2020-05-22 14:13:10,761 [246031109] ERROR - ij.viewer.FileViewerToolWindow

  • IntelliJ IDEA 2020.1.1 Build #IC-201.7223.91 2020-05-22 14:13:10,761 [246031109] ERROR - ij.viewer.FileViewerToolWindow
  • JDK: 11.0.6; VM: OpenJDK 64-Bit Server VM; Vendor: JetBrains s.r.o 2020-05-22 14:13:10,761 [246031109] ERROR - ij.viewer.FileViewerToolWindow
  • OS: Windows 10 2020-05-22 14:13:10,761 [246031109] ERROR - ij.viewer.FileViewerToolWindow
  • Plugin to blame: Avro and Parquet Viewer version: 1.1.2 2020-05-22 14:14:04,793 [246085141] INFO - ij.viewer.FileViewerToolWindow
  • Received file D:\downloads\13_02_45_29.avro 2020-05-22 14:14:04,803 [246085151] INFO - ewer.fileformat.AvroFileReader
  • Retrieved 347 records 2020-05-22 14:14:04,842 [246085190] INFO - ij.viewer.table.TableFormatter
  • Found 6 unique columns 2020-05-22 14:14:24,678 [246105026] ERROR - ij.viewer.FileViewerToolWindow
  • Unable to process file java.lang.UnsupportedOperationException: JsonObject at com.google.gson.JsonElement.getAsString(JsonElement.java:179) at uk.co.hadoopathome.intellij.viewer.table.TableFormatter.getRows(TableFormatter.java:44) at uk.co.hadoopathome.intellij.viewer.table.JTableHandler.updateTable(JTableHandler.java:30) at uk.co.hadoopathome.intellij.viewer.FileViewerToolWindow$2.doInBackground(FileViewerToolWindow.java:178) at uk.co.hadoopathome.intellij.viewer.FileViewerToolWindow$2.doInBackground(FileViewerToolWindow.java:168) at java.desktop/javax.swing.SwingWorker$1.call(SwingWorker.java:304) at java.base/java.util.concurrent.FutureTask.run(FutureTask.java:264) at java.desktop/javax.swing.SwingWorker.run(SwingWorker.java:343) at java.base/java.util.concurrent.ThreadPoolExecutor.runWorker(ThreadPoolExecutor.java:1128) at java.base/java.util.concurrent.ThreadPoolExecutor$Worker.run(ThreadPoolExecutor.java:628) at java.base/java.lang.Thread.run(Thread.java:834)

— You are receiving this because you are subscribed to this thread. Reply to this email directly, view it on GitHub https://github.com/benwatson528/intellij-avro-parquet-plugin/issues/25, or unsubscribe https://github.com/notifications/unsubscribe-auth/ABPNI2L3JVKF5ID6UONE5XDRSZ3VLANCNFSM4NHY4FAQ .

adrianignat13 commented 4 years ago

The file contains sensitive information and I don't know how to obfuscate it. Weird enough, I have another, smaller file, dumped also by Azure Capture that the plugin can open. The file that the plugin cannot open is ~60kb, the smaller one is 3kb.

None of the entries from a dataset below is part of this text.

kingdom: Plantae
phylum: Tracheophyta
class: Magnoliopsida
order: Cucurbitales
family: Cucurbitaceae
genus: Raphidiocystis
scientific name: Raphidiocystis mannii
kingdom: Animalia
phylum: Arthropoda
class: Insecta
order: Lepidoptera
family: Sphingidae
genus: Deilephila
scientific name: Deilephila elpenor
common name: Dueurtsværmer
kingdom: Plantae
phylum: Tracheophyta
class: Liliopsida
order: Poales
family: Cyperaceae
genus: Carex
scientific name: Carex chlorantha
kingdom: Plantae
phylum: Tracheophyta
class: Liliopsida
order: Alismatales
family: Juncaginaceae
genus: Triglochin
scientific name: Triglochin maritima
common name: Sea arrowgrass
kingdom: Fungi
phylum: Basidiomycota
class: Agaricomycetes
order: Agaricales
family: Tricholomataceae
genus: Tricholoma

benwatson528 commented 4 years ago

I'm not able to recreate this issue myself, but I've built a version of the plugin that will either fix your issue or print:

LOGGER.error(
    String.format("Caught JsonObject issue for row [%s], value [%s] and col [%s]",
    flattenedRecordCopy, valueCopy, colCopy));

If you could please install the zip version of the plugin from here (Plugins -> click the cog -> Install Plugin from Disk...) and let me know what happens when you try with the broken file?

adrianignat13 commented 4 years ago

That fixes the issue. I am impressed with the quick response and the quick fix, without a valid file to test with. Kudos to you kind sir.

benwatson528 commented 4 years ago

Great news, thanks for confirming. I'll do an official release with the fix in this weekend.

benwatson528 commented 4 years ago

@adrianignat13 the update is live on the marketplace now.